* **Job item**:
Update the part that opens with the line containing "### Database Schema Complexity" and closes with the line containing "- **Job metadata**: 3" by changing "Location hierarchy" to "Geographic hierarchy". Leave everything else unchanged and return only those lines.

* **Records for the exercise**:
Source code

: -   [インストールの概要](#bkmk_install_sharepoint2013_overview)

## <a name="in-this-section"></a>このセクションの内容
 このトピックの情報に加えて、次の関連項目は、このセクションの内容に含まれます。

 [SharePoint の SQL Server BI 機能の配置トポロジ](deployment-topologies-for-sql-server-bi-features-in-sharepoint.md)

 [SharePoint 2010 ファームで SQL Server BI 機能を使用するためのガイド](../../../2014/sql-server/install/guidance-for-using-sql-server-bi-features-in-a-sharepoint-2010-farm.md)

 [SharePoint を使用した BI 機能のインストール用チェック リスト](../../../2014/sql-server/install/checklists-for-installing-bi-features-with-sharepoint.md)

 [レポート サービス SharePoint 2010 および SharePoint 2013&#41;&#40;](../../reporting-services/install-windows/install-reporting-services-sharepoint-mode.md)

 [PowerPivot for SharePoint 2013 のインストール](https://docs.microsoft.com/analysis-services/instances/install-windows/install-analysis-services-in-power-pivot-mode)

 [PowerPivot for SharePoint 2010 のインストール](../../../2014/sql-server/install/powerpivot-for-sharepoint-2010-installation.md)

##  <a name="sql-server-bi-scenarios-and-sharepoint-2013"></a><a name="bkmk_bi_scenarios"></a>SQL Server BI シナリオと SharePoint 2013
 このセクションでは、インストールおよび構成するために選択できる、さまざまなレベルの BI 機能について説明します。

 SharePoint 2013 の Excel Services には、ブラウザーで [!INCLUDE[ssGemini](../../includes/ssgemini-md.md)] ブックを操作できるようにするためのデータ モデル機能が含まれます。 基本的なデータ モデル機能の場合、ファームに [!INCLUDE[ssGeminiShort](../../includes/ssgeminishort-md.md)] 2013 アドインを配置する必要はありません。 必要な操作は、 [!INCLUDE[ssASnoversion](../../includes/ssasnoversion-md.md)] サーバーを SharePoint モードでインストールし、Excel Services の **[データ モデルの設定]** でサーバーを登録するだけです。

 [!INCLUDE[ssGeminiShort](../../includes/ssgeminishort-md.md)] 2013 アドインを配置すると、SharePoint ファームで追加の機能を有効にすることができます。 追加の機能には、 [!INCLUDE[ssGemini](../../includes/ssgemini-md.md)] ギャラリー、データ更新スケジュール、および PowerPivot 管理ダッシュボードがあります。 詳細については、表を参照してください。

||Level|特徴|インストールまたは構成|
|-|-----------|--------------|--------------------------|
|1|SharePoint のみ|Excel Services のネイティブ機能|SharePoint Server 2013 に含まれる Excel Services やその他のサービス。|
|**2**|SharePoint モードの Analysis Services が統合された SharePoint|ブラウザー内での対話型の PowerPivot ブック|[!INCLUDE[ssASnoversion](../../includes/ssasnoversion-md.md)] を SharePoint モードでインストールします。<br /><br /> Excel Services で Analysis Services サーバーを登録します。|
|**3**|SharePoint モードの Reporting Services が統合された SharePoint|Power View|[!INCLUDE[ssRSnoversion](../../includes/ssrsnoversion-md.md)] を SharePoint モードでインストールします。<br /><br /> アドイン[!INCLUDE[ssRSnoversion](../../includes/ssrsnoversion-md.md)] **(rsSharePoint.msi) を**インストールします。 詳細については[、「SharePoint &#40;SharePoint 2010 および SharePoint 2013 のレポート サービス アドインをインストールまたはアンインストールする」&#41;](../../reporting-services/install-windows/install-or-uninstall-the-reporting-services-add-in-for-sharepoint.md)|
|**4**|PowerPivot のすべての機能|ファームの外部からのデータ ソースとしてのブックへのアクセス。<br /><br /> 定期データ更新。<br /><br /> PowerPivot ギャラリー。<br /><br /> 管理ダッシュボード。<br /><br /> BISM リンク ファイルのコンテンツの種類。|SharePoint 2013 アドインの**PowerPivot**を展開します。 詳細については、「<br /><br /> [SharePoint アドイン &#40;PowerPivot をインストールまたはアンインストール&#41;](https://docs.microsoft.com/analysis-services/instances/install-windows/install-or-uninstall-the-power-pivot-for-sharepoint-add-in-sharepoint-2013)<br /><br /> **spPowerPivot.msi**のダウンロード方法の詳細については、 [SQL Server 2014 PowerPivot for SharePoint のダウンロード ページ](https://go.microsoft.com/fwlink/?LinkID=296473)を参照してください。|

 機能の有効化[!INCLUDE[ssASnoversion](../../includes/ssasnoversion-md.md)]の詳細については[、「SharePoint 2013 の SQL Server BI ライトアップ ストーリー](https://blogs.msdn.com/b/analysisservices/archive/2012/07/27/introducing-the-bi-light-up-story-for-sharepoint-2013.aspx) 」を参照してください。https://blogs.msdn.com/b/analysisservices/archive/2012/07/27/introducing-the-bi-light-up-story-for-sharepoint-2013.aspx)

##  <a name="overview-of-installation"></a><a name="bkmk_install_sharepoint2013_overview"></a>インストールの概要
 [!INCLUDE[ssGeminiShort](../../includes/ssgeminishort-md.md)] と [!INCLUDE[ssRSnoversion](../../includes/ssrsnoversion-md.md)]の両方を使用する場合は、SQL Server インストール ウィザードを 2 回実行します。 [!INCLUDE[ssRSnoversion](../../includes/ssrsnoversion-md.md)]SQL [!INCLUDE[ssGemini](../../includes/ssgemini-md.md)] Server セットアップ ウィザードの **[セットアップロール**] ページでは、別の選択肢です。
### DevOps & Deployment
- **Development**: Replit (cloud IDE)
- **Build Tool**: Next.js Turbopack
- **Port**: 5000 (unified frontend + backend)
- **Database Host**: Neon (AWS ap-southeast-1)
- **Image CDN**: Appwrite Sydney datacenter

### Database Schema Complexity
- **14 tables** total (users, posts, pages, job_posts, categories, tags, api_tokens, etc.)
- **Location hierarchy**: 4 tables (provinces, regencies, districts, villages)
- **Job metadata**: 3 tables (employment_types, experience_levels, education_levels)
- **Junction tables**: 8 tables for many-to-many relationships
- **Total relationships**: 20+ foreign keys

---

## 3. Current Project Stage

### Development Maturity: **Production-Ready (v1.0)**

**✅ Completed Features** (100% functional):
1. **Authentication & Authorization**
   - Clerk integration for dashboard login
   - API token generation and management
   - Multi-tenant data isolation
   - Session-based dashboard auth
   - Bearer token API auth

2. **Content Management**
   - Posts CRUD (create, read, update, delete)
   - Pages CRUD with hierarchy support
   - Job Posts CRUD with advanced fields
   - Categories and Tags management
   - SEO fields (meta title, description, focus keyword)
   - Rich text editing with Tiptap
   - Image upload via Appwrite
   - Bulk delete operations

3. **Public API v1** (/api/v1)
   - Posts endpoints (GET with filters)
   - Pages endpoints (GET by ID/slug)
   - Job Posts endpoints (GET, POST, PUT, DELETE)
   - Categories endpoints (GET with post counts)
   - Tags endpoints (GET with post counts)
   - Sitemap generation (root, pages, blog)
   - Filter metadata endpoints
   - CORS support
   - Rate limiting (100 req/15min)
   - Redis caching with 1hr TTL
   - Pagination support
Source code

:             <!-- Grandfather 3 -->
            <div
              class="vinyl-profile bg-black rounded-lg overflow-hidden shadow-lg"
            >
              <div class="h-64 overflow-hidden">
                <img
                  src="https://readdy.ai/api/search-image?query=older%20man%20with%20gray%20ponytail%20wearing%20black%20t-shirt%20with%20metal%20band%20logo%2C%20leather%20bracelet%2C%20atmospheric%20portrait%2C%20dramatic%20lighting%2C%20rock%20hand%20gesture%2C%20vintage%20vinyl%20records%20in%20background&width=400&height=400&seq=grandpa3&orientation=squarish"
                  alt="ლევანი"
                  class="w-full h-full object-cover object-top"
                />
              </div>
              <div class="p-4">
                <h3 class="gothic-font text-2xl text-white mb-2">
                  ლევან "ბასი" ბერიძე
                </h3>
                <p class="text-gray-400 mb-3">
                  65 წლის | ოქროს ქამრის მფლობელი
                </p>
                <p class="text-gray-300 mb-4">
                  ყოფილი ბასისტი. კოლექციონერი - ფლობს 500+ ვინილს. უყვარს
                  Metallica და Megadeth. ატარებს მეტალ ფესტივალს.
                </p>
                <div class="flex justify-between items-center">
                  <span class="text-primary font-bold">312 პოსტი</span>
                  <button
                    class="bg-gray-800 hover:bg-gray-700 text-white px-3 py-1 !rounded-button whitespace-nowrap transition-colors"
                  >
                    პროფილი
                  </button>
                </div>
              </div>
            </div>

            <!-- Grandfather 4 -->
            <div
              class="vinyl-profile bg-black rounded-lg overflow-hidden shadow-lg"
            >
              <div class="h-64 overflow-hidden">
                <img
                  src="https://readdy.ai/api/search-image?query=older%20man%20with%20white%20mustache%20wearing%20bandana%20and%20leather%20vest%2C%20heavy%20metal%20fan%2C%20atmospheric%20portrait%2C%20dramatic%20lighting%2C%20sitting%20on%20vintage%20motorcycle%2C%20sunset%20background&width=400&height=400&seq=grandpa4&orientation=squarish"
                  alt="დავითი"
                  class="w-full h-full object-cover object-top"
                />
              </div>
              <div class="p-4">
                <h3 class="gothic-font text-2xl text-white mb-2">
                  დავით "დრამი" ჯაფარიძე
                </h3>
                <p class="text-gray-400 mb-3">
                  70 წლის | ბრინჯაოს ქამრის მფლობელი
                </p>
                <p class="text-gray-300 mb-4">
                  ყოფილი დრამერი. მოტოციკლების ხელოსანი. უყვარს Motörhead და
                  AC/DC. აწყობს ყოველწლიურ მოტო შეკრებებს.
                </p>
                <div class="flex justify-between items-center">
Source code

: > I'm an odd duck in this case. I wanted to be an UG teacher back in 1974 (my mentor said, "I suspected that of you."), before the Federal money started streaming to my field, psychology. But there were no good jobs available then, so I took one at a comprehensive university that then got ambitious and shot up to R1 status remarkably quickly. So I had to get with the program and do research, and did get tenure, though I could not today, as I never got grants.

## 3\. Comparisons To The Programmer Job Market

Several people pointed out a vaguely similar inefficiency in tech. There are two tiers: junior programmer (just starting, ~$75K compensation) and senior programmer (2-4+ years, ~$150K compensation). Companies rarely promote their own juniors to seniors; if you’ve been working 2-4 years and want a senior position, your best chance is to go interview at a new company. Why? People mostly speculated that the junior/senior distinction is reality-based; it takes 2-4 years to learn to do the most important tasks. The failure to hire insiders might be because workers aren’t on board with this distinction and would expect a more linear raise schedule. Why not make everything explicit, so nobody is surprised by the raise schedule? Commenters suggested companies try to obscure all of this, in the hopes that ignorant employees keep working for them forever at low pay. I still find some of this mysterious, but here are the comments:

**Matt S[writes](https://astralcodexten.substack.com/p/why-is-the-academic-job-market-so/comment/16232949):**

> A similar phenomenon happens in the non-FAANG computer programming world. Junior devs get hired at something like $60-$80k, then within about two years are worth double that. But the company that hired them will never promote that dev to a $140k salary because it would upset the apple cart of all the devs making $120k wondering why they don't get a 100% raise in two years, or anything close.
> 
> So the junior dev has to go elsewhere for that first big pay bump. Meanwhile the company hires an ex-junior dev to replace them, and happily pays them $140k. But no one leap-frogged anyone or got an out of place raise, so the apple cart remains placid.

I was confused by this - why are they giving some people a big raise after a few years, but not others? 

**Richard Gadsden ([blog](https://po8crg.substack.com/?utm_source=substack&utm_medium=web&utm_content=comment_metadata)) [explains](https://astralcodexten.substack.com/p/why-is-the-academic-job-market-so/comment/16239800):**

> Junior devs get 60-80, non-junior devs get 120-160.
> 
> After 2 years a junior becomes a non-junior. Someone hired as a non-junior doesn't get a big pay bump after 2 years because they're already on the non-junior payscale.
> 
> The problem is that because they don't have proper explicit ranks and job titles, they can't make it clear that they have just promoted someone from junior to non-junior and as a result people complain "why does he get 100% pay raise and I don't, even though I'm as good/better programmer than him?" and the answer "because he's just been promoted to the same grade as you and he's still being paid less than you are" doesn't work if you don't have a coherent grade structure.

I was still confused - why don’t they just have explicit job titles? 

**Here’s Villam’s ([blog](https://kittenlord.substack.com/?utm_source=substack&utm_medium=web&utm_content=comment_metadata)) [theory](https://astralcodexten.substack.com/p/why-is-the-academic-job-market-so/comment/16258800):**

* **Solution**:
### Database Schema Complexity
- **14 tables** total (users, posts, pages, job_posts, categories, tags, api_tokens, etc.)
- **Geographic hierarchy**: 4 tables (provinces, regencies, districts, villages)
- **Job metadata**: 3 tables (employment_types, experience_levels, education_levels)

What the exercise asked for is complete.